Being launched into tele-intervention as the only way of reaching families has likely changed our field forever and in a positive way. Many states are advocating for the flexibility to continue to offer tele-intervention as an option to families. Being able to offer tele-intervention to families who prefer it for privacy, flexibility, distance, or other personal family reasons… having the option available to support families of some of our most medically-fragile children…offering virtual visits in areas with provider shortages – all of these could really be game changers. I’m grateful for the door that’s opened so we might be able to continue to leverage technology to further individualize EI services and reach more families.
#2: I’m thankful for the coaching practices that were already in place to help us *really* support caregivers.

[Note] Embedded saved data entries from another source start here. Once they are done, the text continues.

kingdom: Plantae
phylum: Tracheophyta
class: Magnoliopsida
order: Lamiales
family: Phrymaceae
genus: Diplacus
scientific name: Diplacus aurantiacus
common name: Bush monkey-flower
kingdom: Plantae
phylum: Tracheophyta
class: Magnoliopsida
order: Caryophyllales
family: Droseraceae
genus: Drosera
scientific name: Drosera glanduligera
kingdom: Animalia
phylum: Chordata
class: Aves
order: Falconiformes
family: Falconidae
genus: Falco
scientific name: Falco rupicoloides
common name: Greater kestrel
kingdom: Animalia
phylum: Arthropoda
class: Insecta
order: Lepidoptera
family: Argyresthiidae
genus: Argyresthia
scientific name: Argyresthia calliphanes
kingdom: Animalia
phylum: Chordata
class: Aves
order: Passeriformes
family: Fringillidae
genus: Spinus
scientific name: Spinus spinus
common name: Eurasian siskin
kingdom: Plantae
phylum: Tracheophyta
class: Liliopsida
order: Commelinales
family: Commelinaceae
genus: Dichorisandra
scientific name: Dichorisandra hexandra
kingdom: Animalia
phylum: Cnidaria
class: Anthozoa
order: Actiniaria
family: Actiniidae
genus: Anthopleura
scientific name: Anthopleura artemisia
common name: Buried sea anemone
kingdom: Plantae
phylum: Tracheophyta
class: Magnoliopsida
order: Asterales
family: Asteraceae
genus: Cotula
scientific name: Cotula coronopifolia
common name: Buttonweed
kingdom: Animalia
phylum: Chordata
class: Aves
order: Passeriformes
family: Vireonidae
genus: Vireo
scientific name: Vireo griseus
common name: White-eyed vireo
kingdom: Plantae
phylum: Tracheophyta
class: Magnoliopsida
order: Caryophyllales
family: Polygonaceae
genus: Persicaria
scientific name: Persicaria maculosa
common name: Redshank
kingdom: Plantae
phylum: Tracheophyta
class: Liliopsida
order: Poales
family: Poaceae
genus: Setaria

I’ve heard over and over that practitioners who were already using coaching practices found the shift to tele-intervention more natural – still challenging and still with a healthy learning curve, but overall, a more natural fit. I’m grateful that we have been practicing coaching and routines-based, family-centered intervention here in VA for years now. Sure, what this looks runs the gamut, but the adoption of this practice made it easier for practitioners to support caregiver and child learning from the other side of a webcam. No one said it was easy to make the shift to virtual visits, but having some great practices in your back pocket seems to have helped.
#3: I’m thankful for you.
Yes, that might sound cliche but hear me out. I’m thankful for EI practitioners and leaders like you who embraced virtual visits when you had no other choice. You put new policies in place, built new systems of support and payment, adopted new technology, and walked families through how to login with kindness and patience. I’m thankful that you pushed through the awkward transition of figuring out where to place the camera and how to manage audio, how to observe and manage silence during visits, and how to teach a parent without being able to model like you’re used to. I’m grateful for the EI teams who experimented and figured out how to use technology to conduct eligibility determinations and assessments, who shared their screens so families could understand their rights and see the IFSP as they joined team members to write it. For all of you who continue to dedicate your time, energy, and bandwidth to children and families receiving early intervention, I see you and I am proud to be part of a field with you in it.
Now it’s your turn. What are you thankful for?